Directive
Can you recast the text lines of all the items below as a Markdown table with the columns "Row" and "Line", skipping blank lines and leaving the pictures out?
====== Source data ======
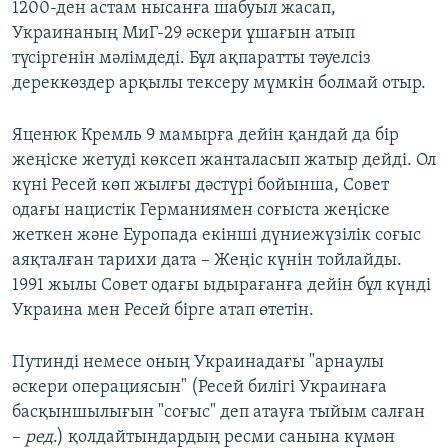
1200-ден астам нысанға шабуыл жасап,
Украинаның МиГ-29 әскери ұшағын атып
түсіргенін мәлімдеді. Бұл ақпаратты тәуелсіз
дереккөздер арқылы тексеру мүмкін болмай отыр.
Яценюк Кремль 9 мамырға дейін қандай да бір
жеңіске жетуді көксеп жанталасып жатыр дейді. Ол
күні Ресей көп жылғы дәстүрі бойынша, Совет
одағы нацистік Германиямен соғыста жеңіске
жеткен және Еуропада екінші дүниежүзілік соғыс
аяқталған тарихи дата – Жеңіс күнін тойлайды.
1991 жылы Совет одағы ыдырағанға дейін бұл күнді
Украина мен Ресей бірге атап өтетін.
Путинді немесе оның Украинадағы "арнаулы
әскери операциясын" (Ресей билігі Украинаға
басқыншылығын "соғыс" деп атауға тыйым салған
–
ред
.) қолдайтындардың ресми санына күмән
======
Response area
| Row | Line |
|---|---|
| 1 | 1200-ден астам нысанға шабуыл жасап, |
| 2 | Украинаның МиГ-29 әскери ұшағын атып |
| 3 | түсіргенін мәлімдеді. Бұл ақпаратты тәуелсіз |
| 4 | дереккөздер арқылы тексеру мүмкін болмай отыр. |
| 5 | Яценюк Кремль 9 мамырға дейін қандай да бір |
| 6 | жеңіске жетуді көксеп жанталасып жатыр дейді. Ол |
| 7 | күні Ресей көп жылғы дәстүрі бойынша, Совет |
| 8 | одағы нацистік Германиямен соғыста жеңіске |
| 9 | жеткен және Еуропада екінші дүниежүзілік соғыс |
| 10 | аяқталған тарихи дата – Жеңіс күнін тойлайды. |
| 11 | 1991 жылы Совет одағы ыдырағанға дейін бұл күнді |
| 12 | Украина мен Ресей бірге атап өтетін. |
| 13 | Путинді немесе оның Украинадағы "арнаулы |
| 14 | әскери операциясын" (Ресей билігі Украинаға |
| 15 | басқыншылығын "соғыс" деп атауға тыйым салған |
| 16 | – |
| 17 | ред |
| 18 | .) қолдайтындардың ресми санына күмән |